• DIRECTIONS FOR THIS TASK
Below are records to reproduce in full; copy them exactly but keep the pictures out.

• SUPPLIED MATERIAL
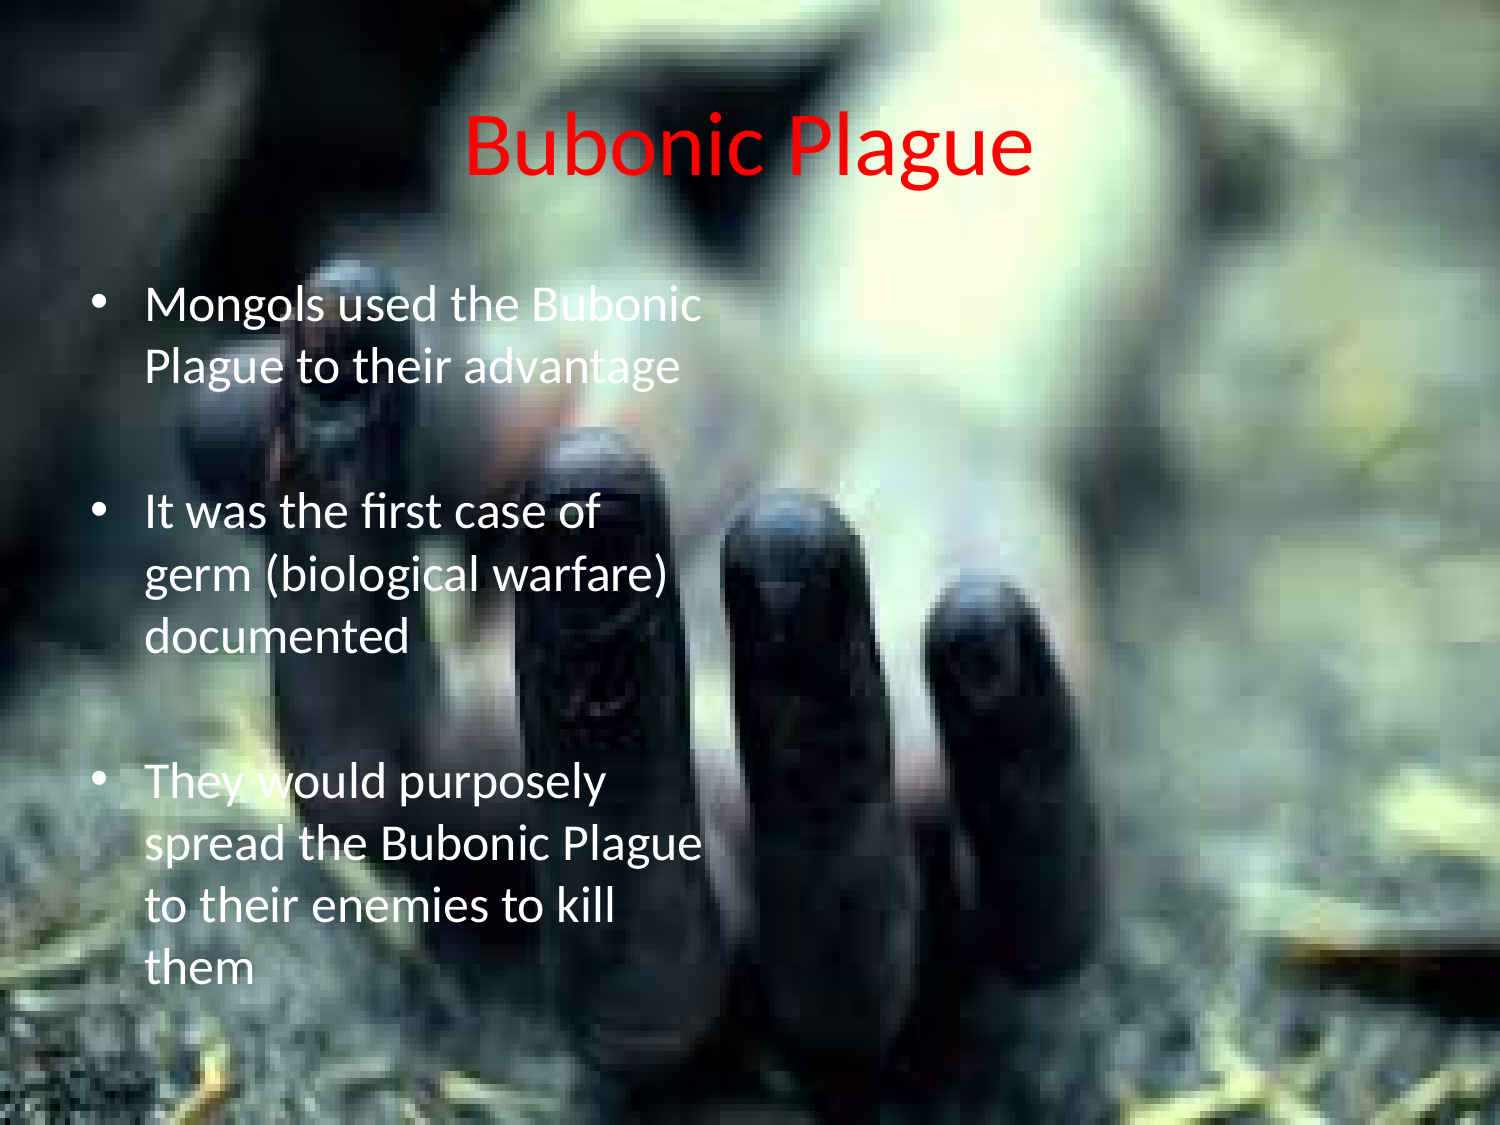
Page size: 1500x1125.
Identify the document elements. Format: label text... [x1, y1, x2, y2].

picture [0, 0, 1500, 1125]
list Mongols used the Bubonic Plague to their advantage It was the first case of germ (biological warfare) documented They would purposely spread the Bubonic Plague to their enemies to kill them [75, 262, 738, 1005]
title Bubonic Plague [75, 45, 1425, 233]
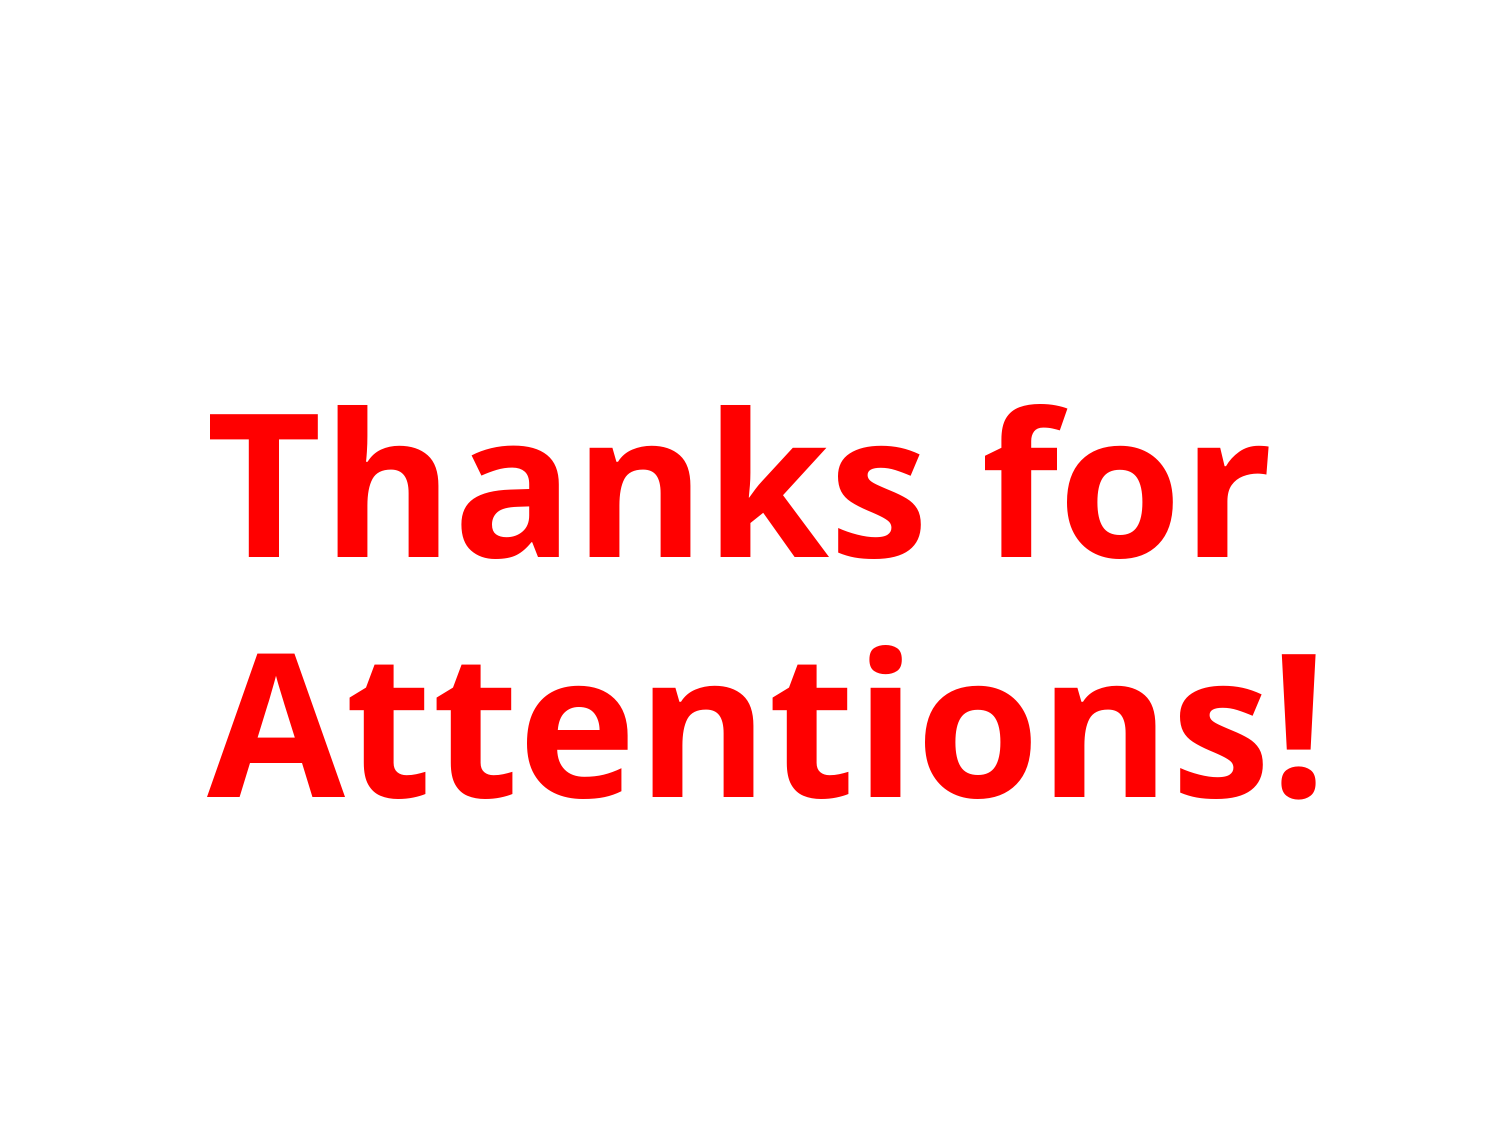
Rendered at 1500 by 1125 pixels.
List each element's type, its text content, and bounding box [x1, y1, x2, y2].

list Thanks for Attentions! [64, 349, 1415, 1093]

• ANSWER FOR THE TASK
Page size: 1500x1125.
Identify the document elements. Format: label text... [x1, y1, x2, y2].

picture [0, 0, 1500, 1125]
list Mongols used the Bubonic Plague to their advantage It was the first case of germ (biological warfare) documented They would purposely spread the Bubonic Plague to their enemies to kill them [75, 262, 738, 1005]
title Bubonic Plague [75, 45, 1425, 233]
Rendered at 1500 by 1125 pixels.
List each element's type, its text content, and bounding box [x1, y1, x2, y2].

list Thanks for Attentions! [64, 349, 1415, 1093]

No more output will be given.